● Work instruction
In the records that follow, locate every line with "knife" and extract it.

(Box coordinate transitions)
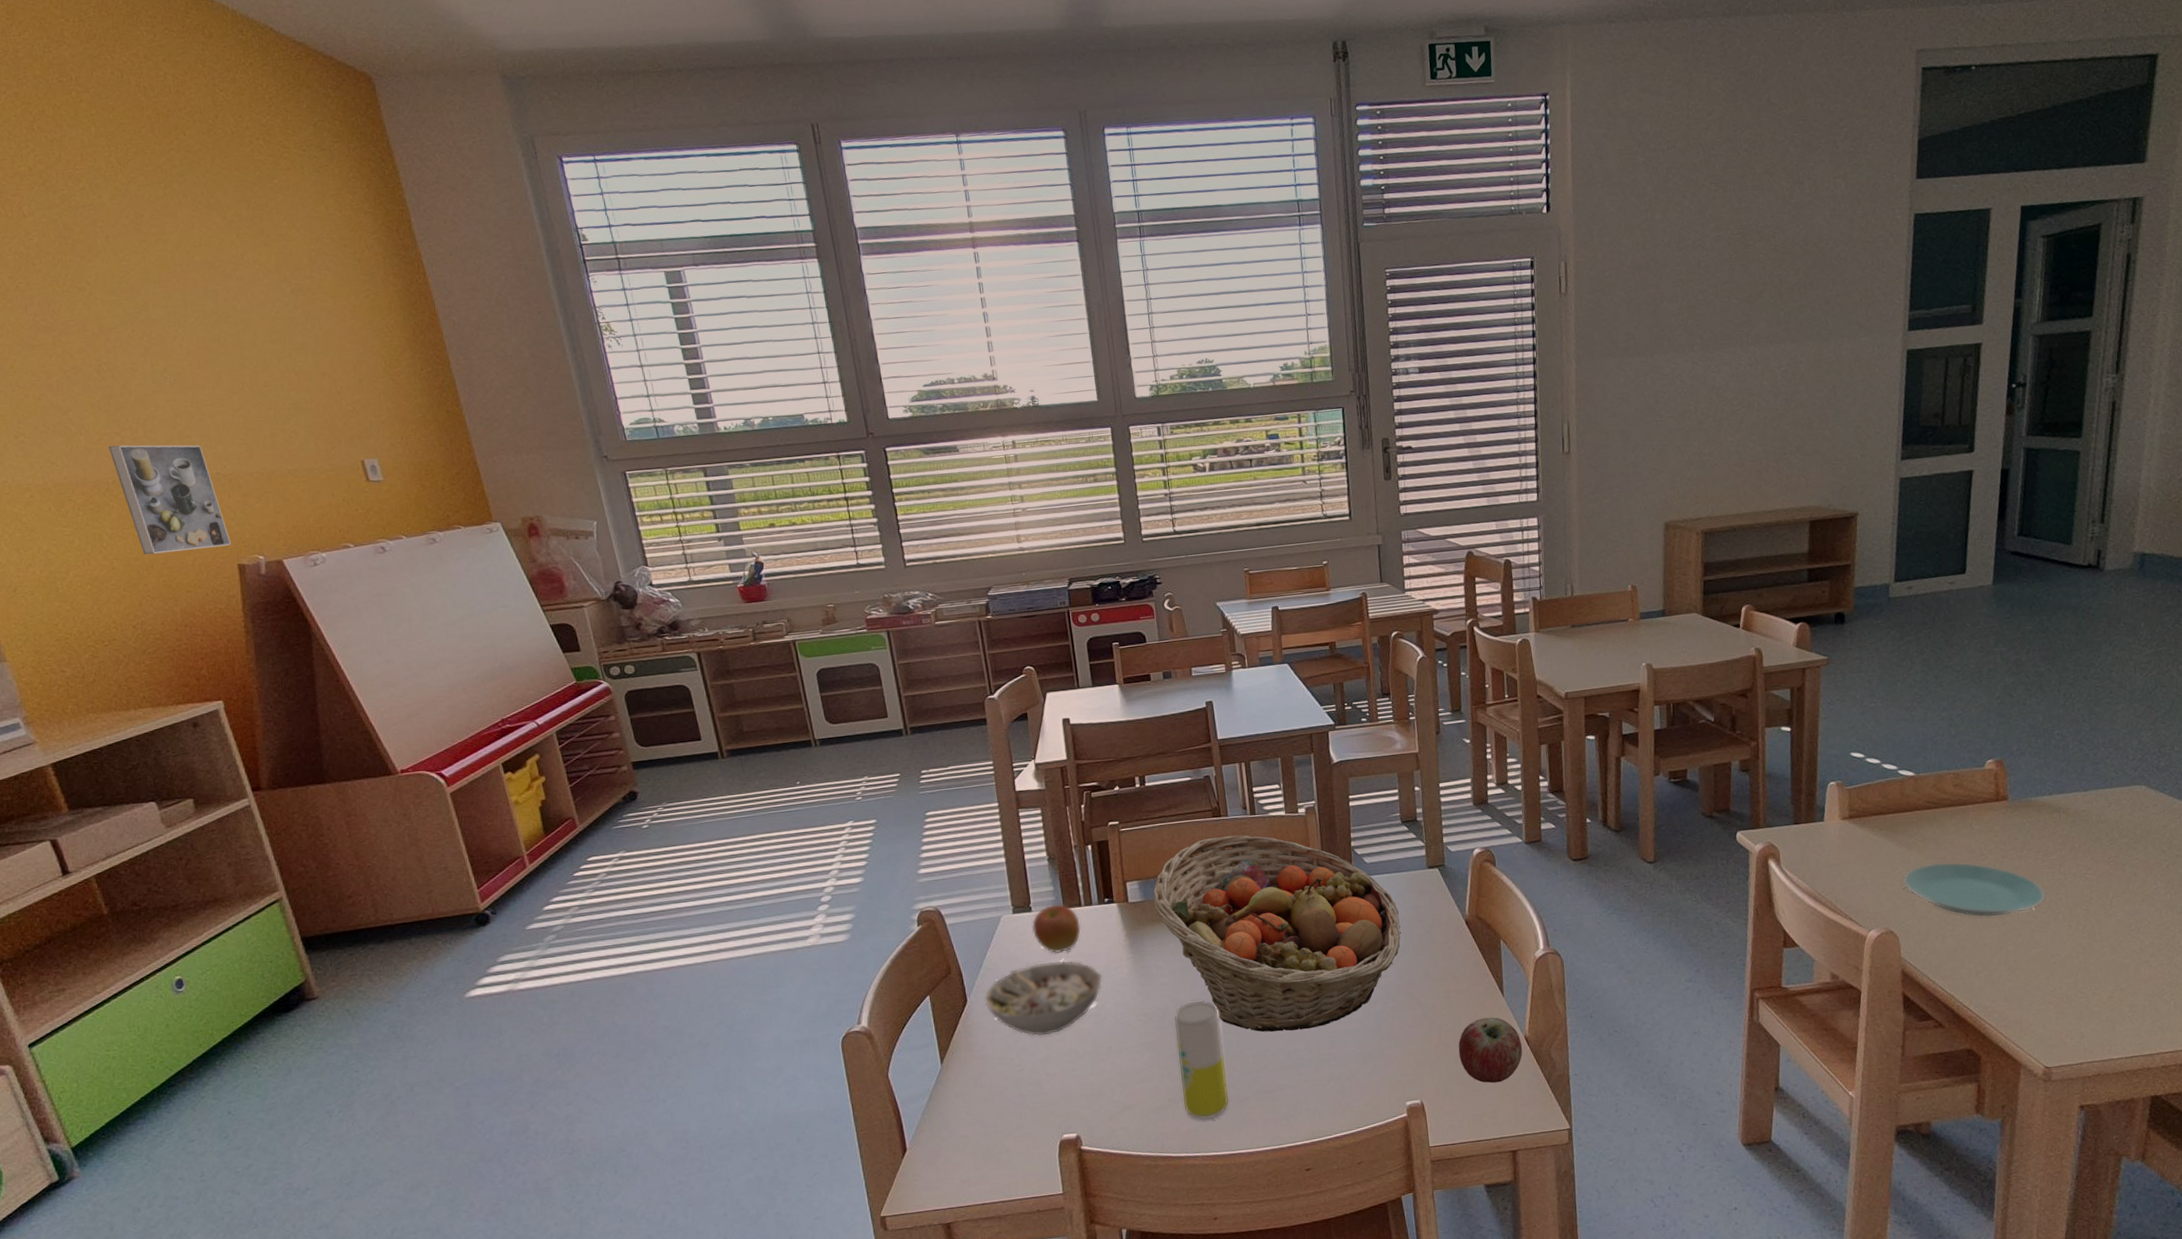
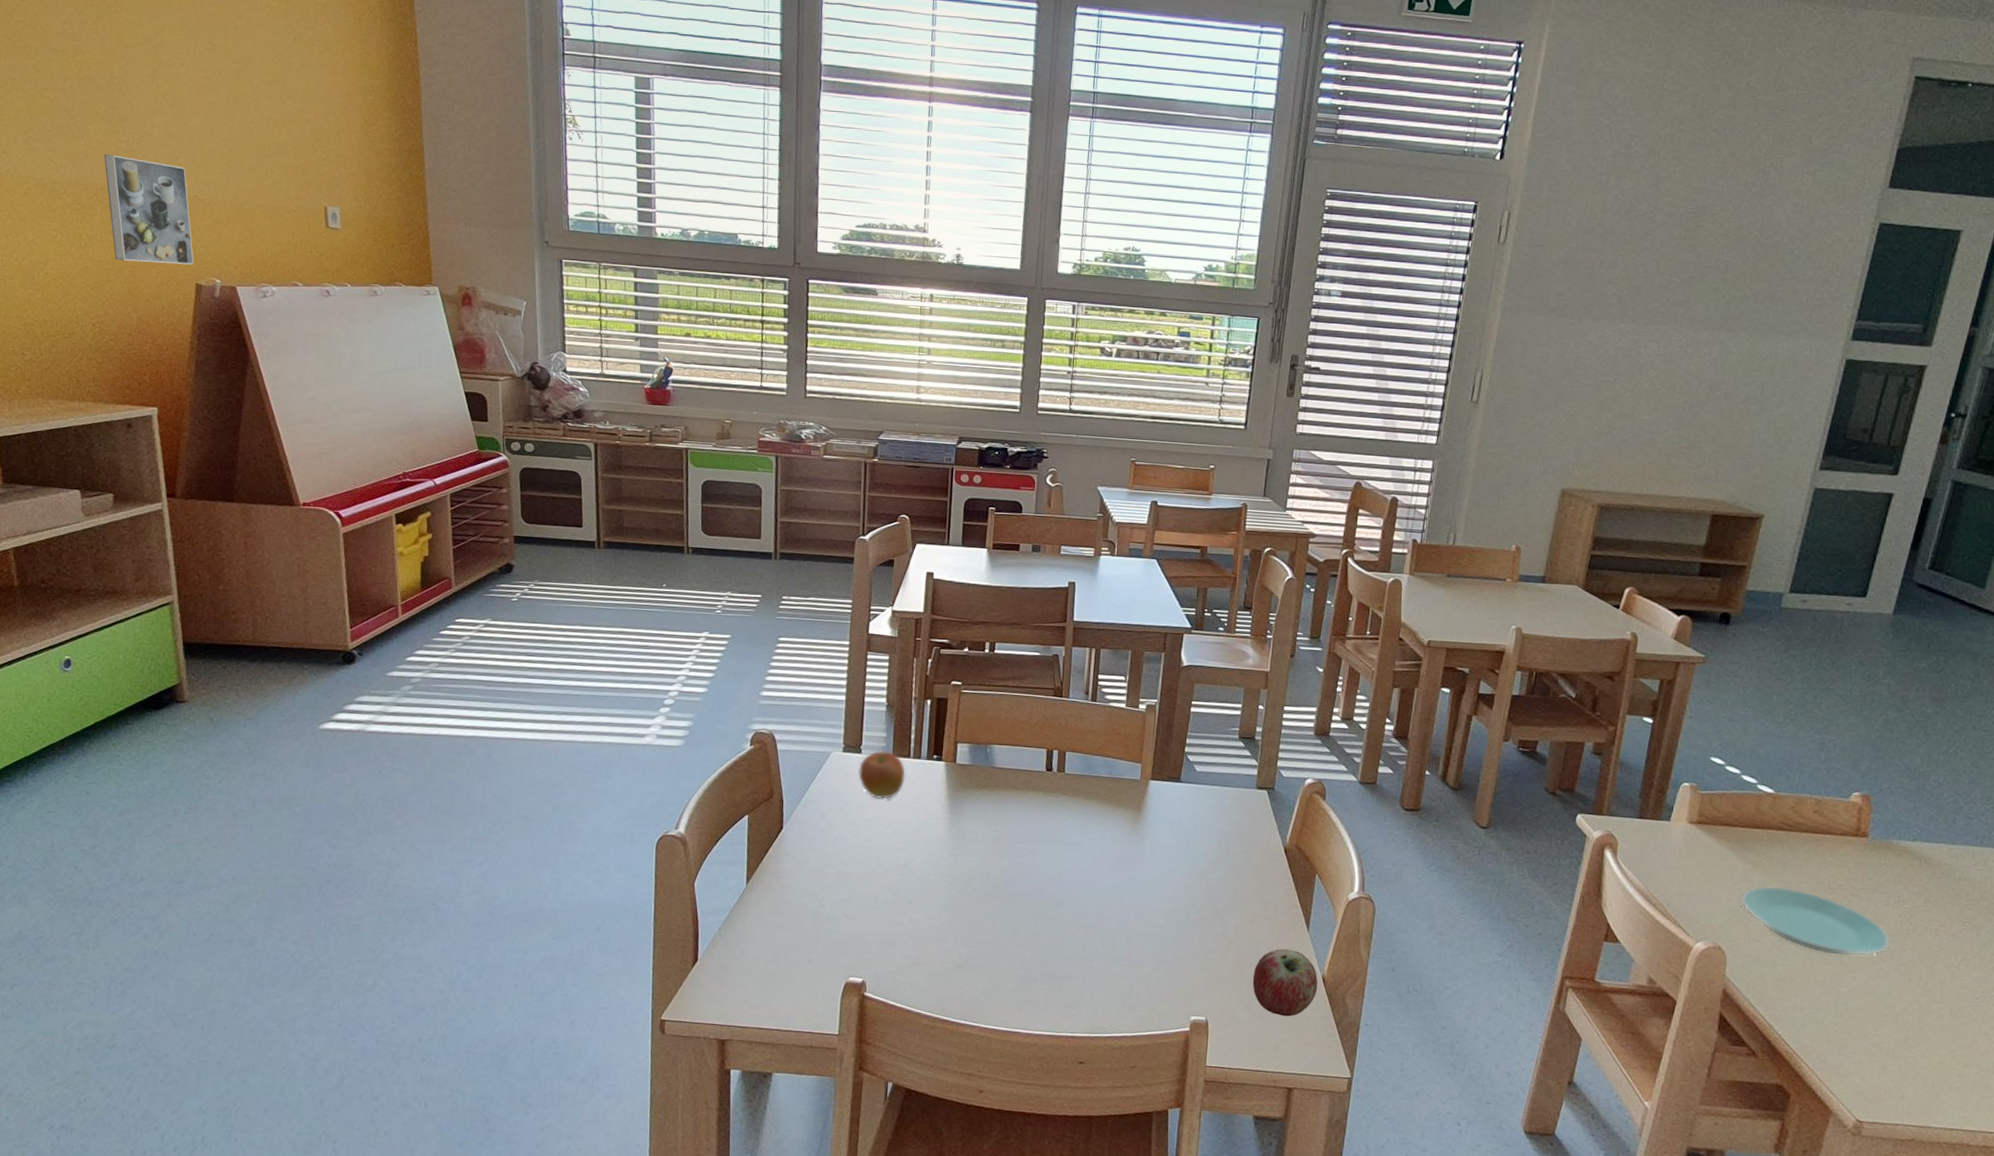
bowl: present [984,960,1103,1036] -> none [799,805,917,877]
fruit basket: present [1153,835,1401,1033] -> none [980,716,1220,924]
beverage can: present [1173,1000,1230,1120] -> none [971,872,1024,993]

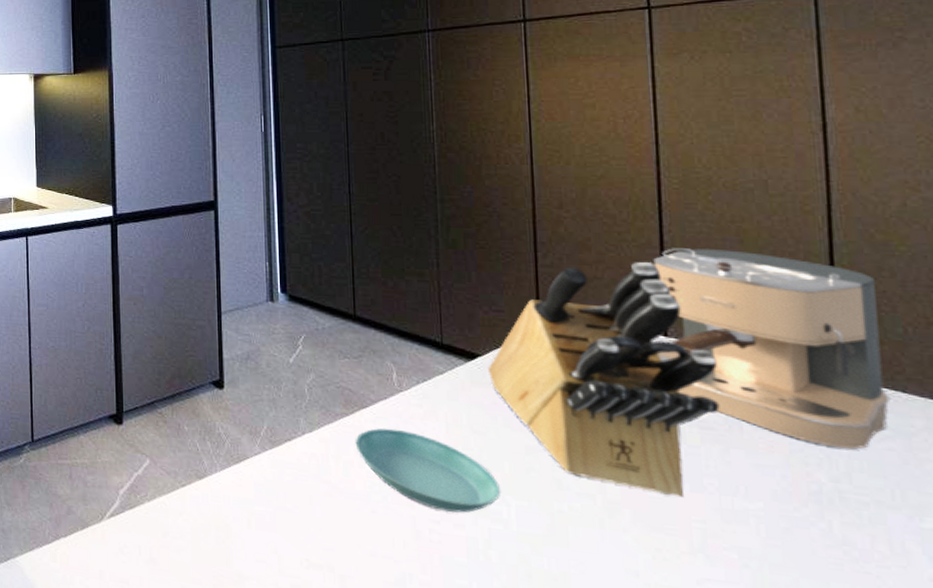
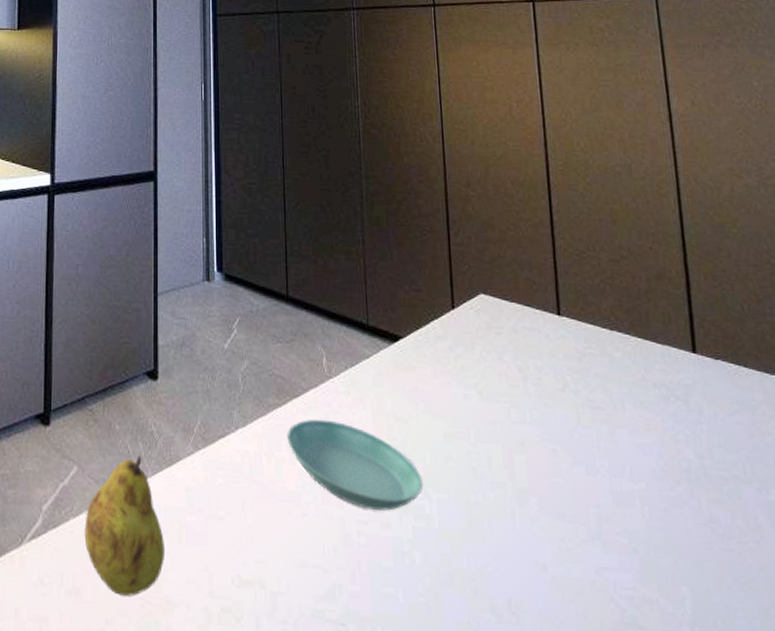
fruit: none [158,453,235,569] -> present [84,455,164,597]
knife block: present [487,261,720,498] -> none [409,240,606,482]
coffee maker: present [653,248,891,450] -> none [546,227,736,425]

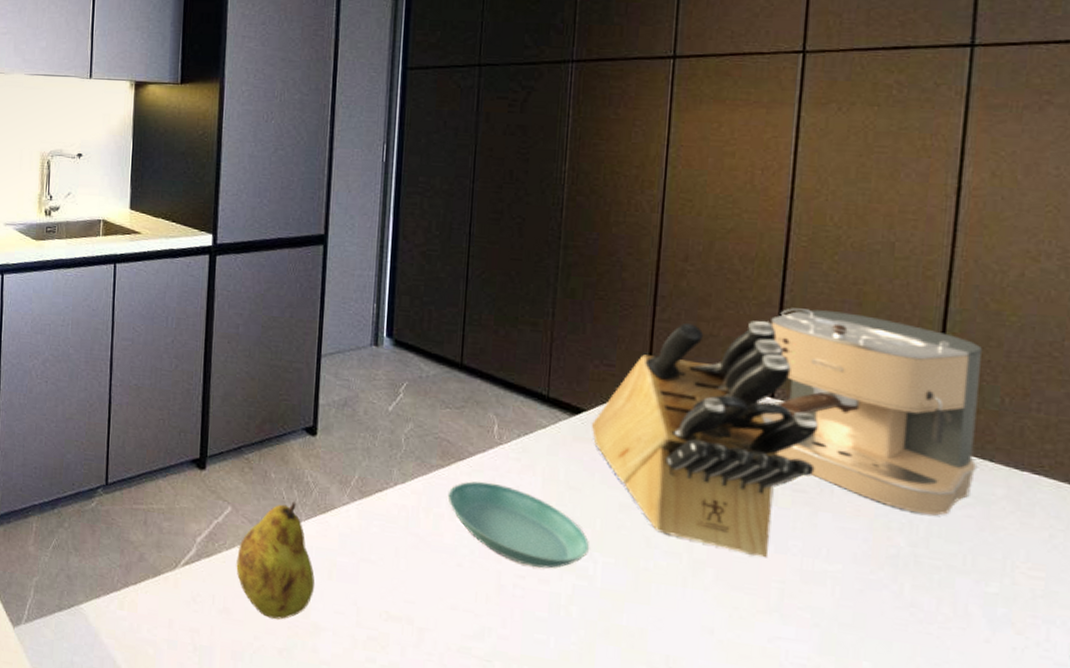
knife block: none [409,240,606,482] -> present [591,320,818,558]
coffee maker: none [546,227,736,425] -> present [762,308,983,516]

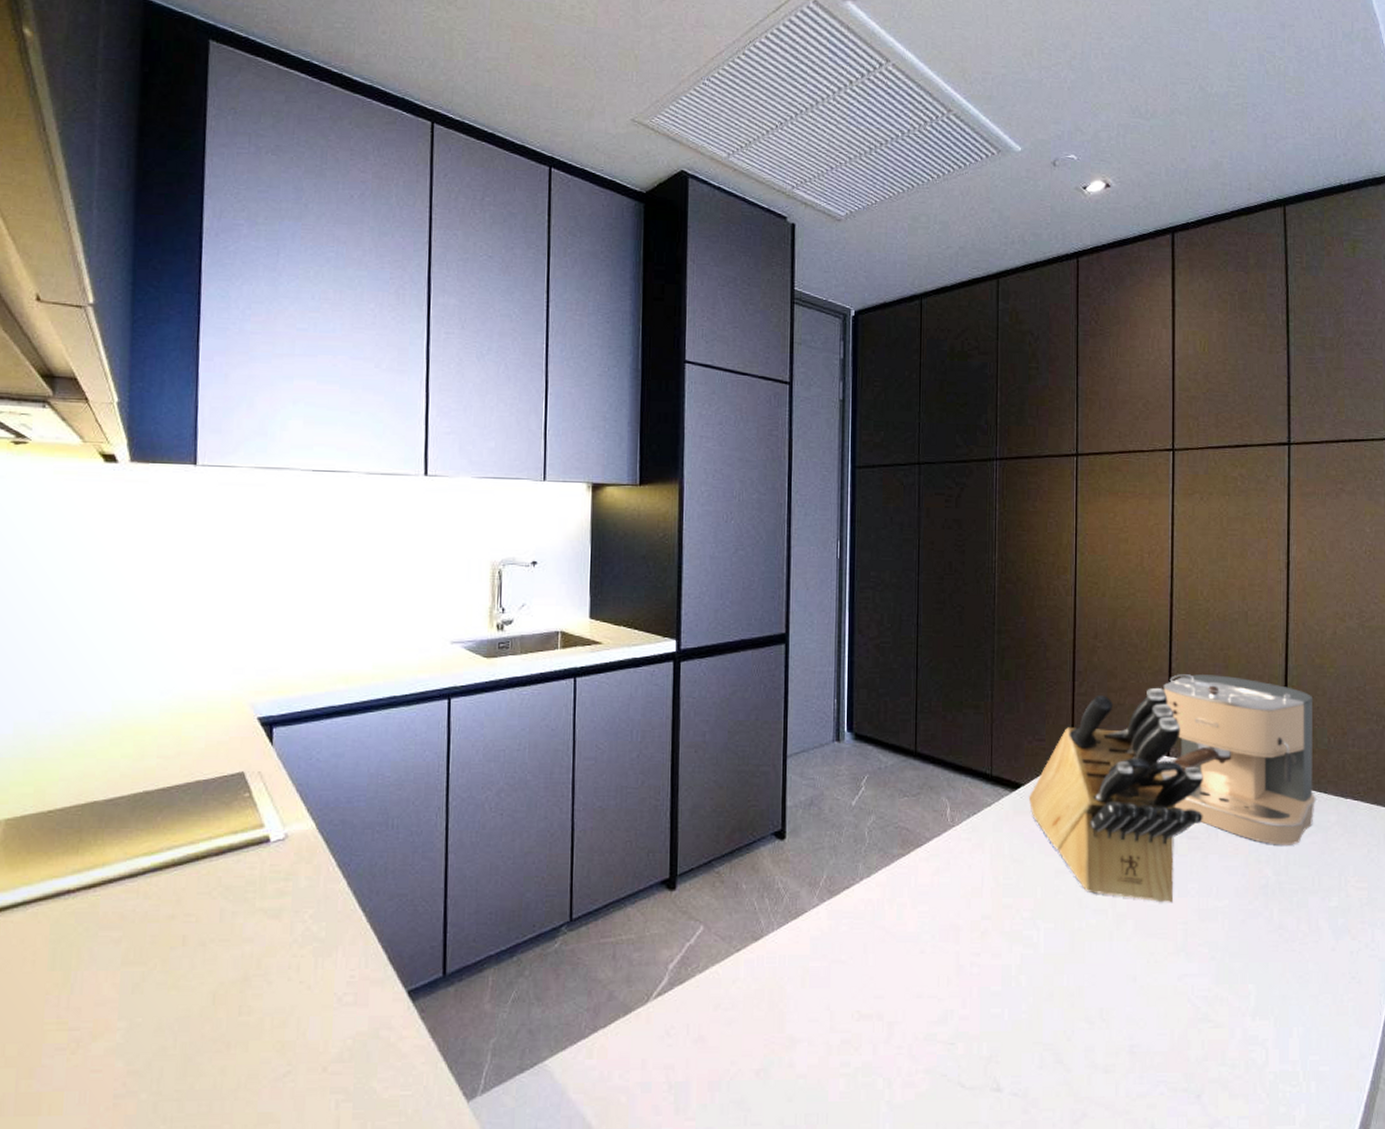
fruit: present [236,501,315,620] -> none [710,911,788,1039]
saucer: present [447,481,590,569] -> none [909,865,1033,944]

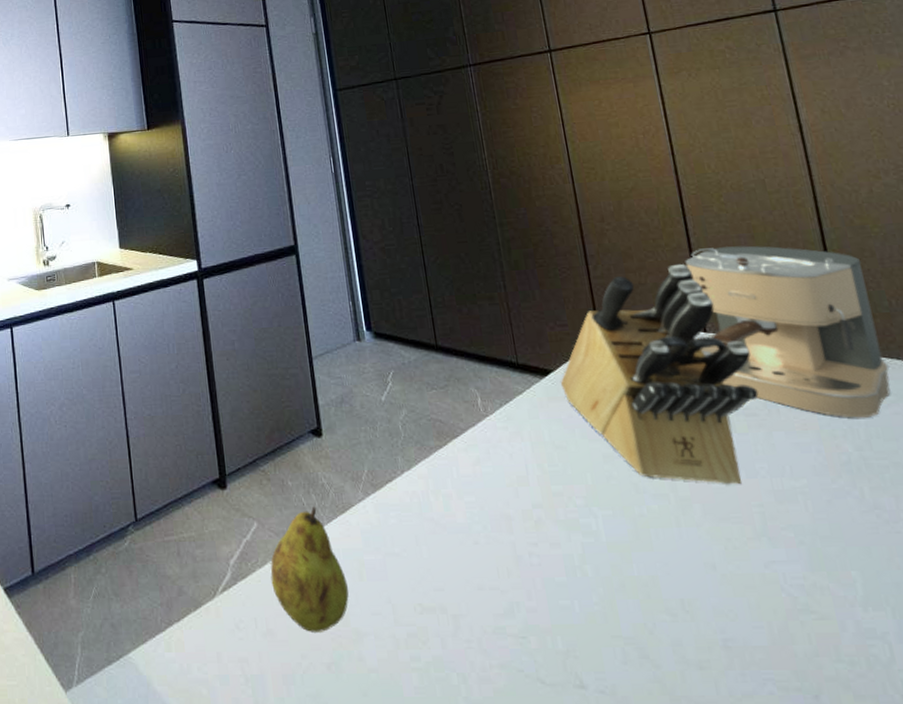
fruit: none [710,911,788,1039] -> present [270,506,349,632]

● Written answer
knife block: present [487,261,720,498] -> none [409,240,606,482]
knife block: none [409,240,606,482] -> present [591,320,818,558]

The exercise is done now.